→ What you should do: Repeat the listing exactly, line by line, and leave the pictures behind.

--

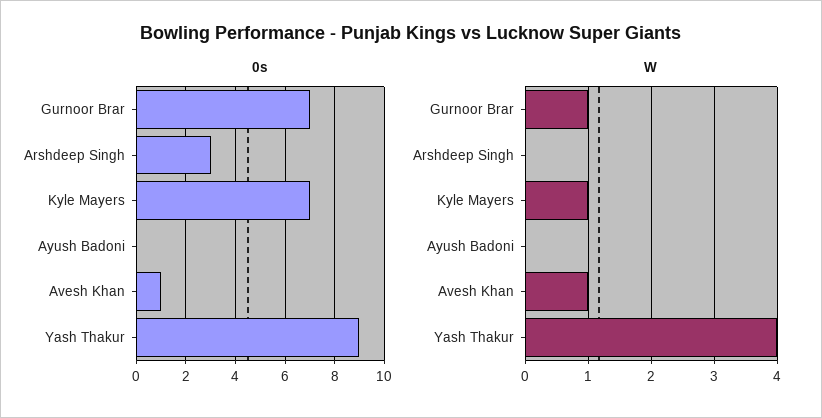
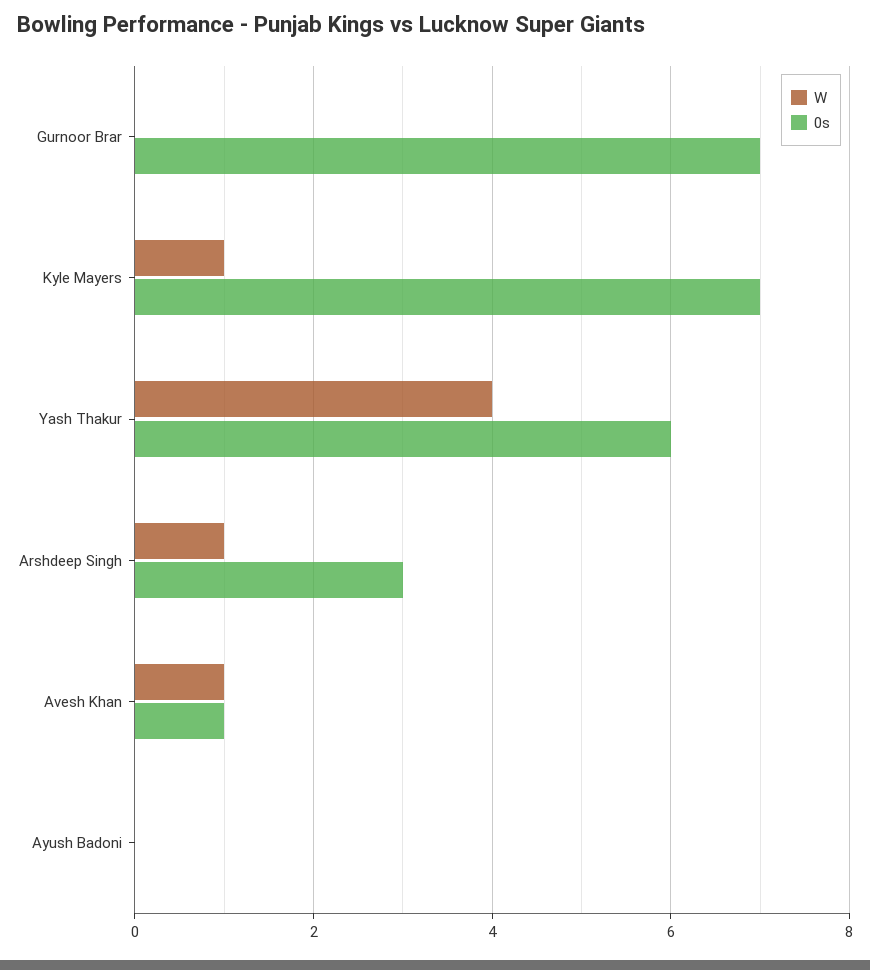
0s, Yash Thakur: 9 -> 6
W, Gurnoor Brar: 1 -> 0
W, Arshdeep Singh: 0 -> 1

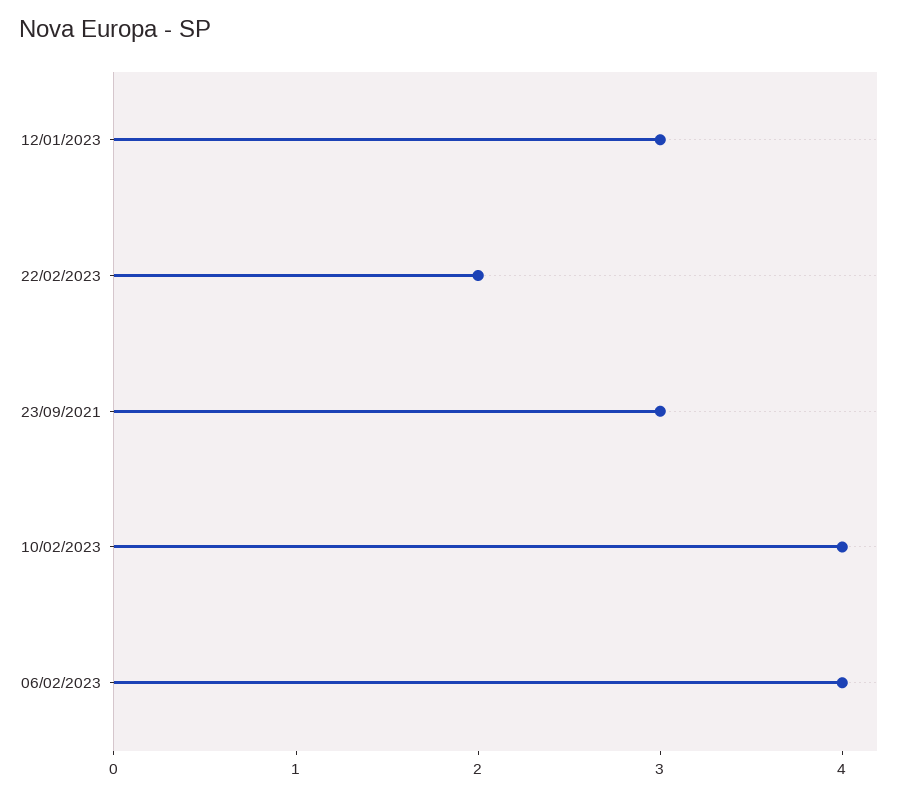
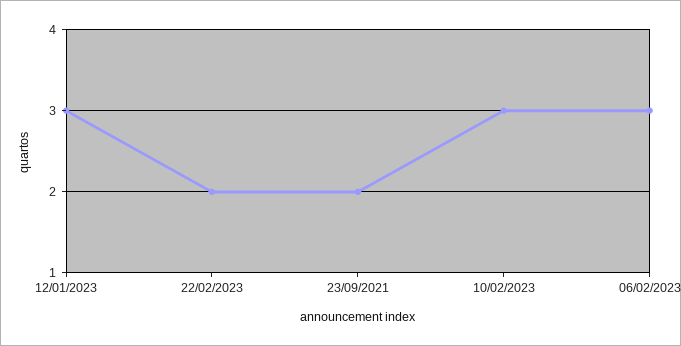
23/09/2021: 3 -> 2
10/02/2023: 4 -> 3
06/02/2023: 4 -> 3

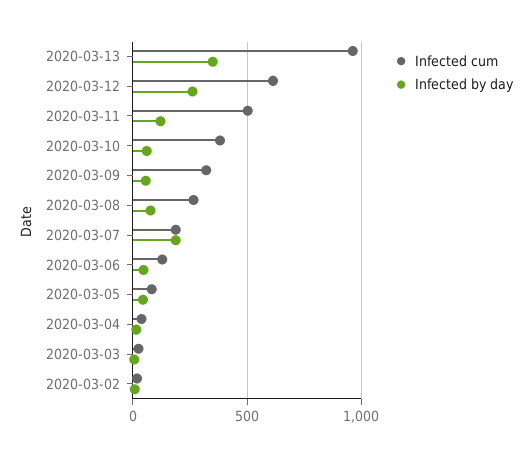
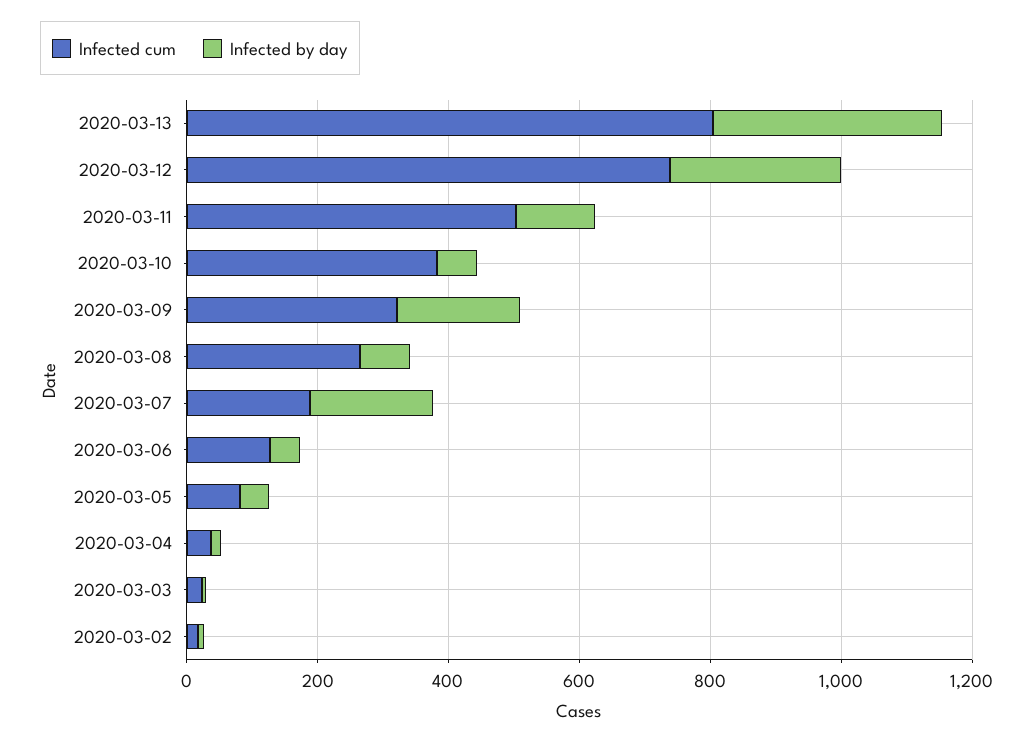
Infected cum, 2020-03-13: 950 -> 800
Infected cum, 2020-03-12: 600 -> 750
Infected by day, 2020-03-09: 50 -> 200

--

→ Output below:
0s, Yash Thakur: 9 -> 6
W, Gurnoor Brar: 1 -> 0
W, Arshdeep Singh: 0 -> 1

23/09/2021: 3 -> 2
10/02/2023: 4 -> 3
06/02/2023: 4 -> 3

Infected cum, 2020-03-13: 950 -> 800
Infected cum, 2020-03-12: 600 -> 750
Infected by day, 2020-03-09: 50 -> 200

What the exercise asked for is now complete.